If there is one constant that emerges from the new sequel to Oliver Stone’s groundbreaking, Oscar-winning 1987 picture Wall Street, it’s the universally acknowledged truth that the power of the family bond always tends to prevail. That said, Wall Street: Money Never Sleeps is an enjoyable film that, in spite of its mix of remarkable high-points and disappointing dips, has the trappings of a powerful drama. That’s saying a lot for a film that is a tad overlong (at 136 minutes) and periodically unfocused.
At its best, though, Wall Street 2 serves as a wonderful showcase for the acting chops of Shia LaBeouf, who is rapidly maturing into a charismatic, charming leading man, and he convincingly holds his own in the numerous scenes he shares with his more seasoned colleagues Josh Brolin, Frank Langella, and Michael Douglas.
Speaking of Douglas, this film is as much his as it is LaBeouf’s, and he makes the long-awaited return of the sharky Gordon Gekko, while nothing spectacular, frequently riveting and occasionally humorous. As the malevolent Wall Street hotshot who returns from prison after an eight-year stint for insider trading, Douglas (who won his Oscar 23 years ago for originating Gekko) skillfully portrays a master at zoning in on people's emotional weak spots and taking delight in seeing them “squirm.”
In one scene, Gekko’s daughter, Winnie, played by the adorably talented Carey Mulligan (An Education) says, “I’ve never known my father to be a peaceful man, and that always scared me.” Well, she is not alone.
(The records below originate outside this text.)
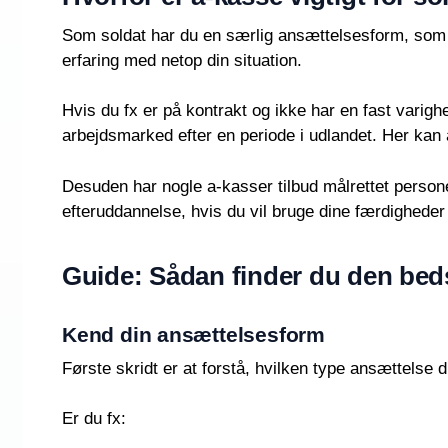
Som soldat har du en særlig ansættelsesform, som i
erfaring med netop din situation.
Hvis du fx er på kontrakt og ikke har en fast varighe
arbejdsmarked efter en periode i udlandet. Her ka
Desuden har nogle a-kasser tilbud målrettet personer 
efteruddannelse, hvis du vil bruge dine færdigheder
Guide: Sådan finder du den bed
Kend din ansættelsesform
Første skridt er at forstå, hvilken type ansættelse
Er du fx:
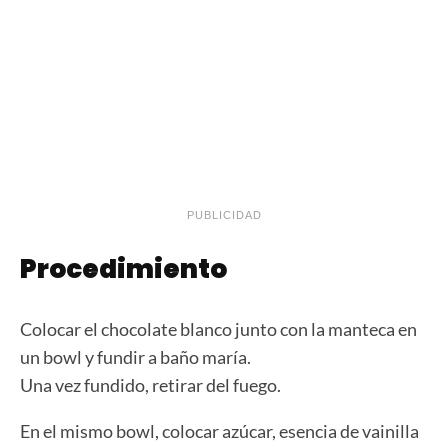
PUBLICIDAD
Procedimiento
Colocar el chocolate blanco junto con la manteca en
un bowl y fundir a baño maría.
Una vez fundido, retirar del fuego.
En el mismo bowl, colocar azúcar, esencia de vainilla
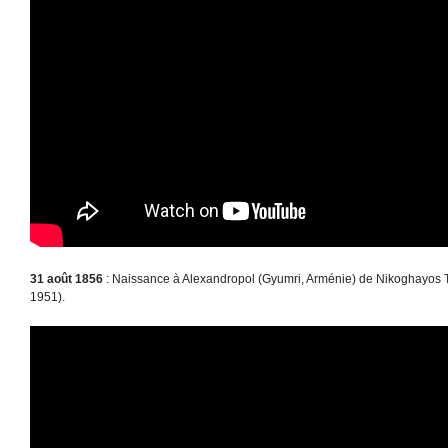
31 août 1856
: Naissance à Alexandropol (Gyumri, Arménie) de Nikoghayos T
1951).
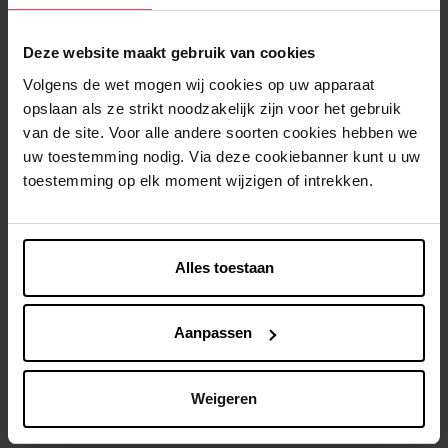
Beschrijving
Deze website maakt gebruik van cookies
Volgens de wet mogen wij cookies op uw apparaat
Kenmerken
opslaan als ze strikt noodzakelijk zijn voor het gebruik
van de site. Voor alle andere soorten cookies hebben we
Klantereview
uw toestemming nodig. Via deze cookiebanner kunt u uw
toestemming op elk moment wijzigen of intrekken.
Nog iets vergeten ?
Alles toestaan
Aanpassen
APRIL
Weigeren
I Dare You Lipgloss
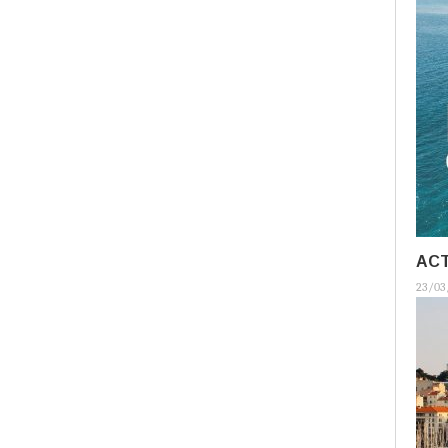
ACT
23/03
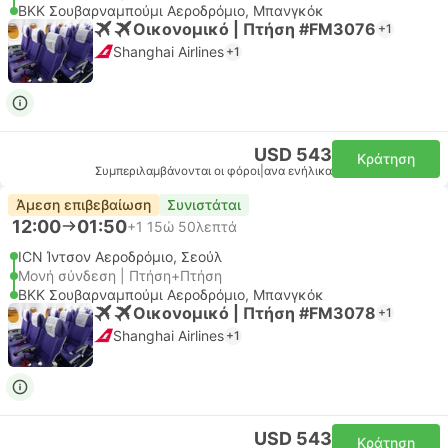
BKK Σουβαρναμπούμι Αεροδρόμιο, Μπανγκόκ
Οικονομικό | Πτήση #FM3076
+1
Shanghai Airlines
+1
USD 543
Κράτηση
Συμπεριλαμβάνονται οι φόροι
|
ανα ενήλικα
Άμεση επιβεβαίωση
Συνιστάται
12:00
01:50
+1
15ώ 50λεπτά
ICN Ίντσον Αεροδρόμιο, Σεούλ
Μονή σύνδεση | Πτήση+Πτήση
BKK Σουβαρναμπούμι Αεροδρόμιο, Μπανγκόκ
Οικονομικό | Πτήση #FM3078
+1
Shanghai Airlines
+1
USD 543
Κράτηση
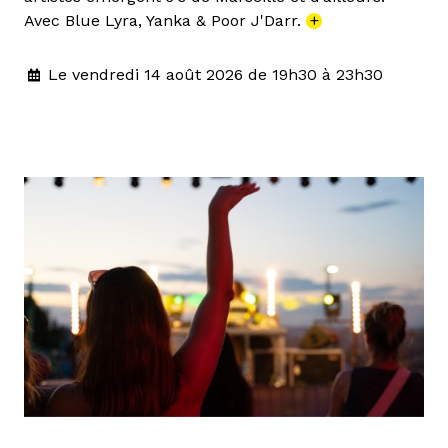
Avec Blue Lyra, Yanka & Poor J'Darr.
+
Le vendredi 14 août 2026 de 19h30 à 23h30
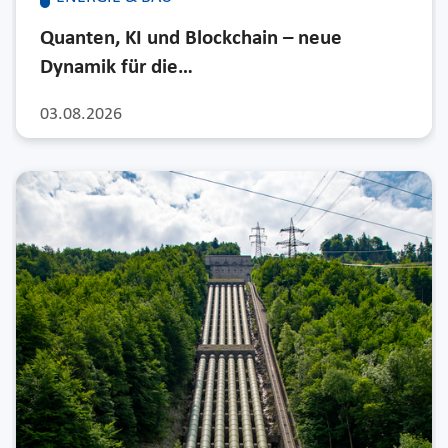
Quanten, KI und Blockchain – neue
Dynamik für die…
03.08.2026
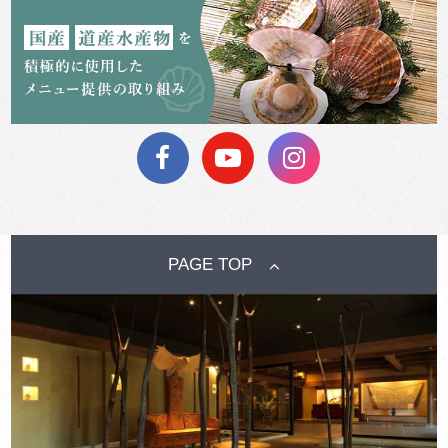
PAGE TOP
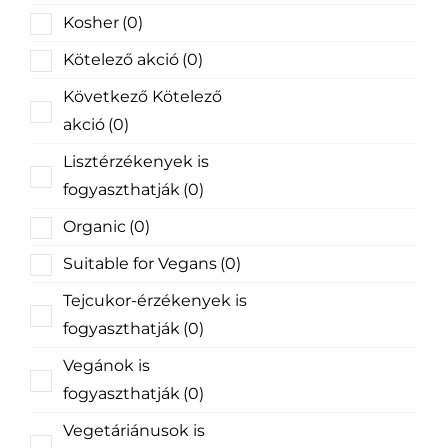
Kosher
(0)
Kötelező akció
(0)
Következő Kötelező
akció
(0)
Lisztérzékenyek is
fogyaszthatják
(0)
Organic
(0)
Suitable for Vegans
(0)
Tejcukor-érzékenyek is
fogyaszthatják
(0)
Vegánok is
fogyaszthatják
(0)
Vegetáriánusok is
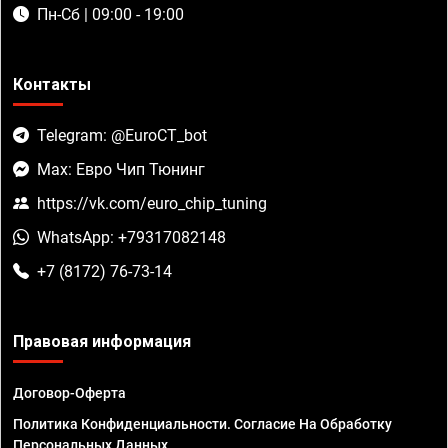
Пн-Сб | 09:00 - 19:00
Контакты
Telegram: @EuroCT_bot
Max: Евро Чип Тюнинг
https://vk.com/euro_chip_tuning
WhatsApp: +79317082148
+7 (8172) 76-73-14
Правовая информация
Договор-Оферта
Политика Конфиденциальности. Согласие На Обработку
Персональных Данных.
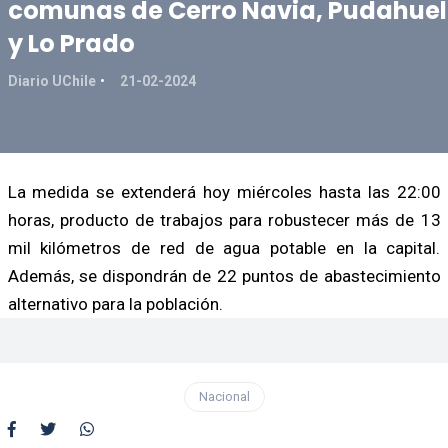
comunas de Cerro Navia, Pudahuel
y Lo Prado
Diario UChile
21-02-2024
La medida se extenderá hoy miércoles hasta las 22:00
horas, producto de trabajos para robustecer más de 13
mil kilómetros de red de agua potable en la capital.
Además, se dispondrán de 22 puntos de abastecimiento
alternativo para la población.
Nacional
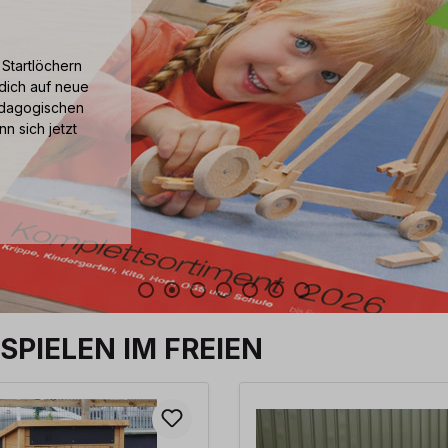
 Startlöchern
 dich auf neue
pädagogischen
n sich jetzt
PIELEN IM FREIEN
On the surface, Wall Street 2 is about the global economy teetering towards collapse, shameless ambition, and vengeance – and the ubiquitous triumvirate of money, power, and respect. At its core, however, lurks a somewhat underdeveloped examination of familial bonds (whether by blood or forged connections), particularly in the patriarchal relationships among Douglas, Langella, and the younger co-stars LaBeouf and Mulligan.